§ GIVEN TASK:
Reproduce the part of the nginx caching thread from "proxy_cache_bypass $cookie_name;" to "with cookie (proxy_no_cache).".

§ SUPPLIED TEXT:

Old thread: Cache for non-cookie users and fresh for cookie users

dubstep · February 9, 2012, 8:05am

Picking up an old thread for caching

http://nginx.2469901.n2.nabble.com/Help-cache-or-not-by-cookie-td3124462.html

Igor talks about caching by

“No, currently the single way is:

add the cookie in proxy_cache_key

proxy_cache_key “http://cacheserver$request_uri $cookie_name”;
add “X-Accel-Expires: 0” in response with the cookie.”

But from my understanding of “*X-Accel-Expires” *it expires the cache in
the cache repository as given below

“Sets when to expire the file in the internal Nginx cache, if one is
used.”

Does this not mean that when I set cookie and pass “X-Accel-Expires: 0”
it
expires the cache for the non logged in user too, for that cache key? A
new
cache entry will then have to be created, right?

Should I go with “Cache-Control: max-age=0” approach?

Quintin_P · February 9, 2012, 9:50am

Hello!

On Thu, Feb 09, 2012 at 12:34:33PM +0530, Quintin P. wrote:

proxy_cache_key “http://cacheserver$request_uri $cookie_name”;
cache entry will then have to be created, right?
No. X-Accel-Expires will prevent the particular response from
being cached, but won’t delete existing cache entry.

Should I go with “Cache-Control: max-age=0” approach?

The only difference between “X-Accel-Expires: 0” and
“Cache-Contro: max-age=0” is that the former won’t be passed to
client.

As for the use-case in general (i.e. only use cache for users
without cookie), in recent versions it is enough to do

proxy_cache_bypass $cookie_name;
proxy_no_cache $cookie_name;

I.e.: don’t respond from cache to users with cookie
(proxy_cache_bypass), don’t store to cache responses for users
with cookie (proxy_no_cache).

Dataset records:
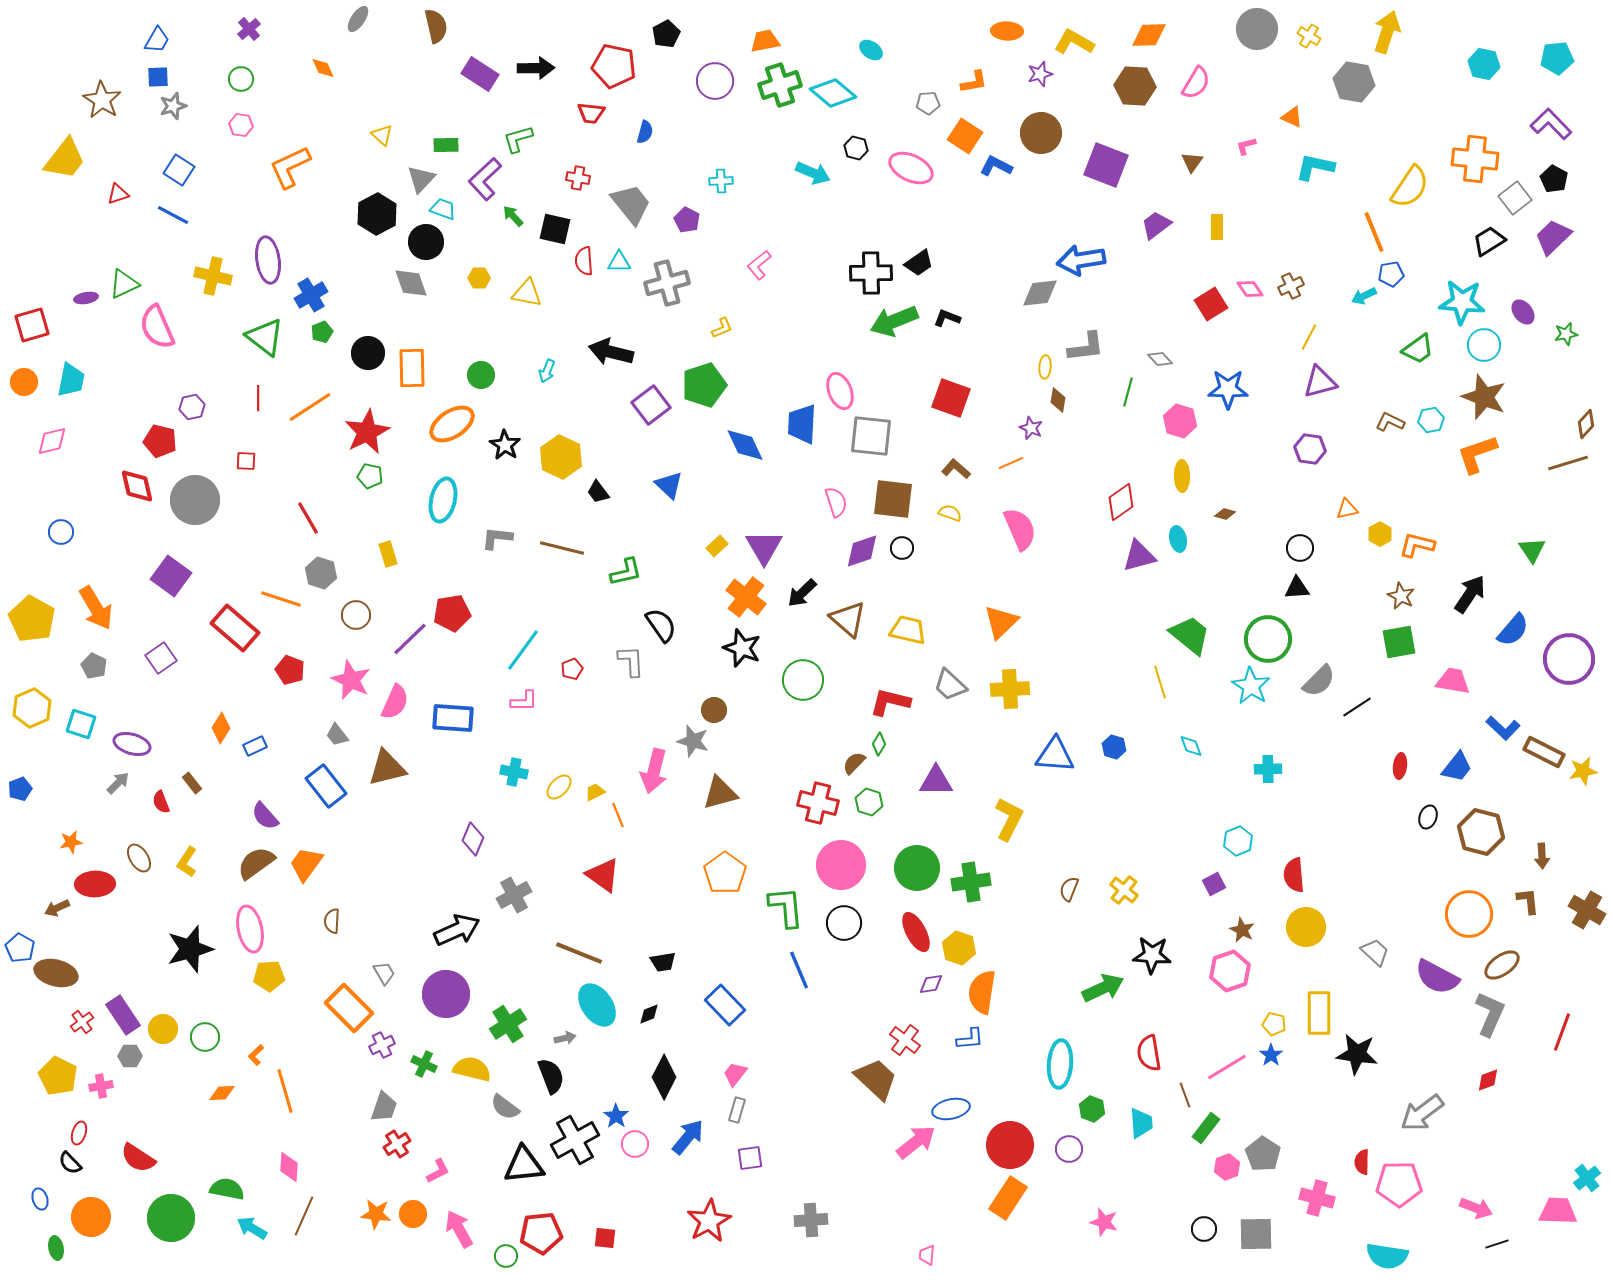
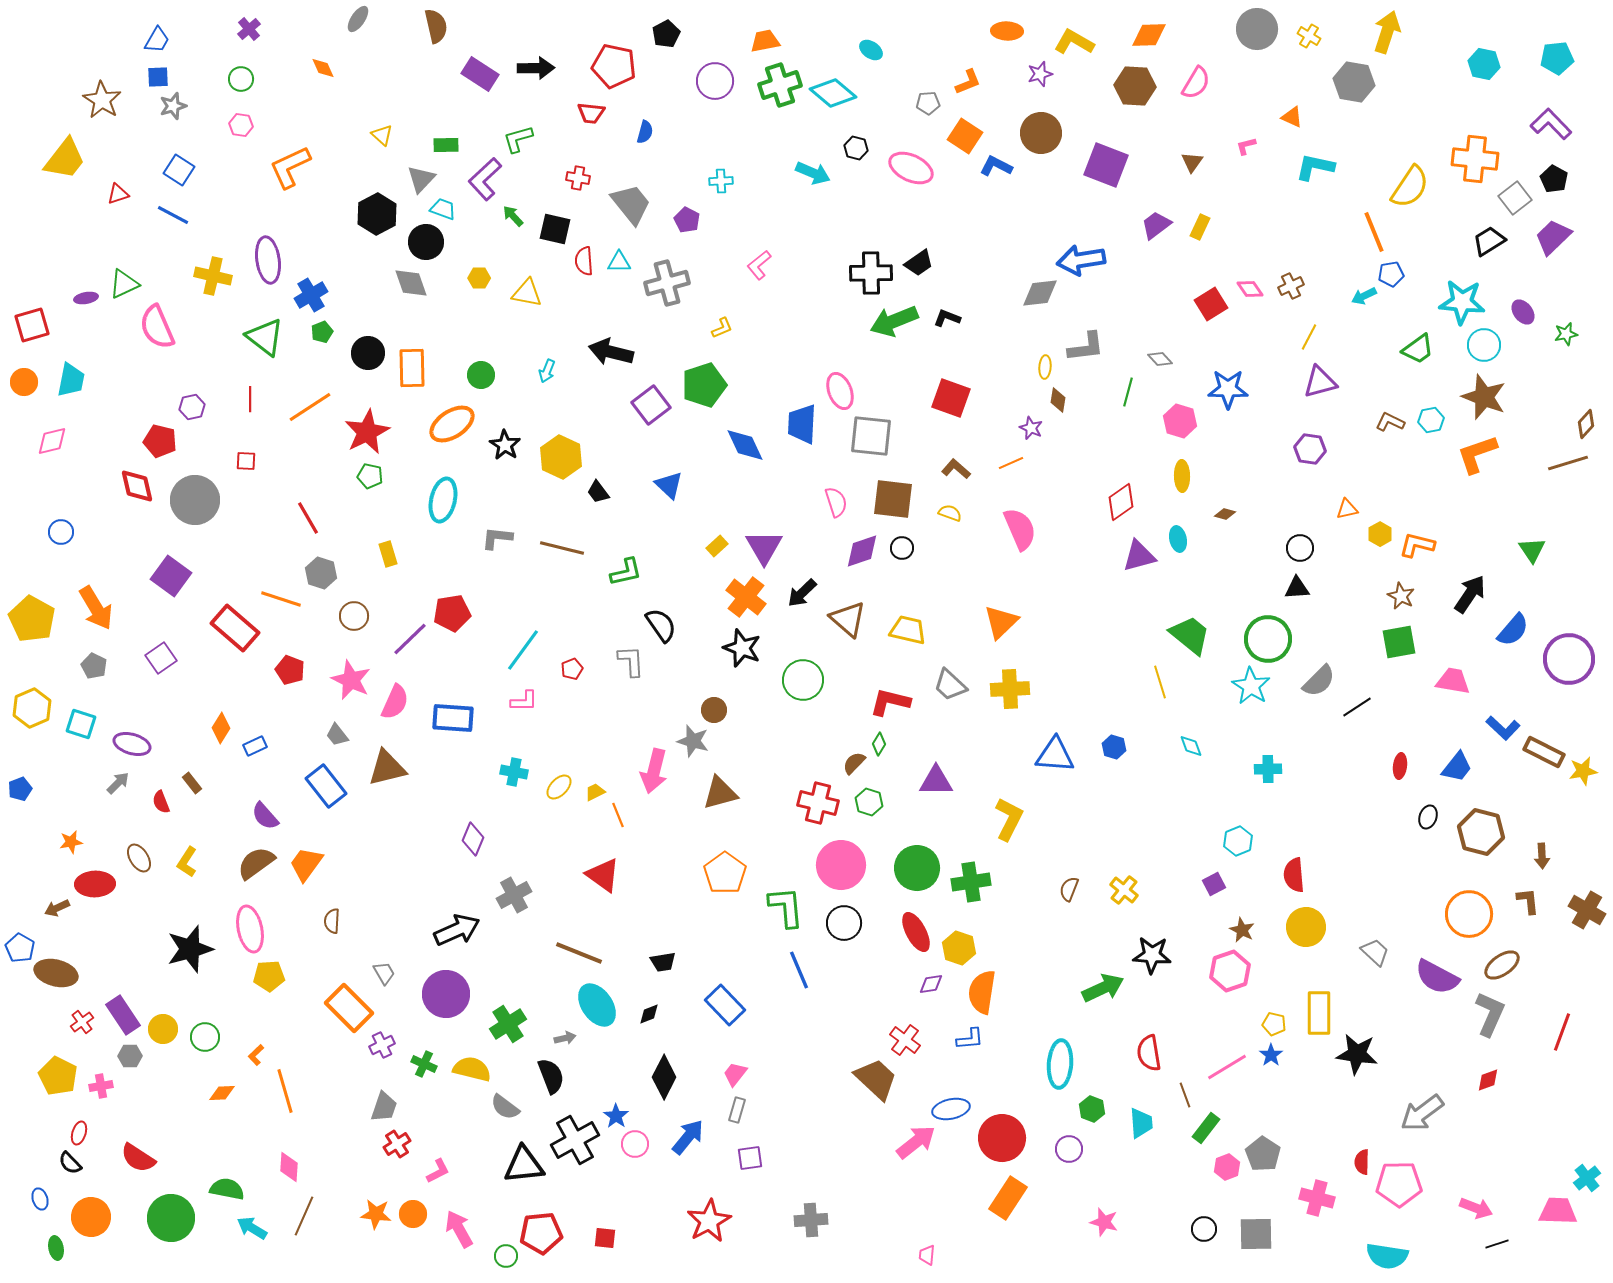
orange L-shape at (974, 82): moved 6 px left; rotated 12 degrees counterclockwise
yellow rectangle at (1217, 227): moved 17 px left; rotated 25 degrees clockwise
red line at (258, 398): moved 8 px left, 1 px down
brown circle at (356, 615): moved 2 px left, 1 px down
red circle at (1010, 1145): moved 8 px left, 7 px up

§ SOLUTION:
proxy_cache_bypass $cookie_name;
proxy_no_cache $cookie_name;

I.e.: don’t respond from cache to users with cookie
(proxy_cache_bypass), don’t store to cache responses for users
with cookie (proxy_no_cache).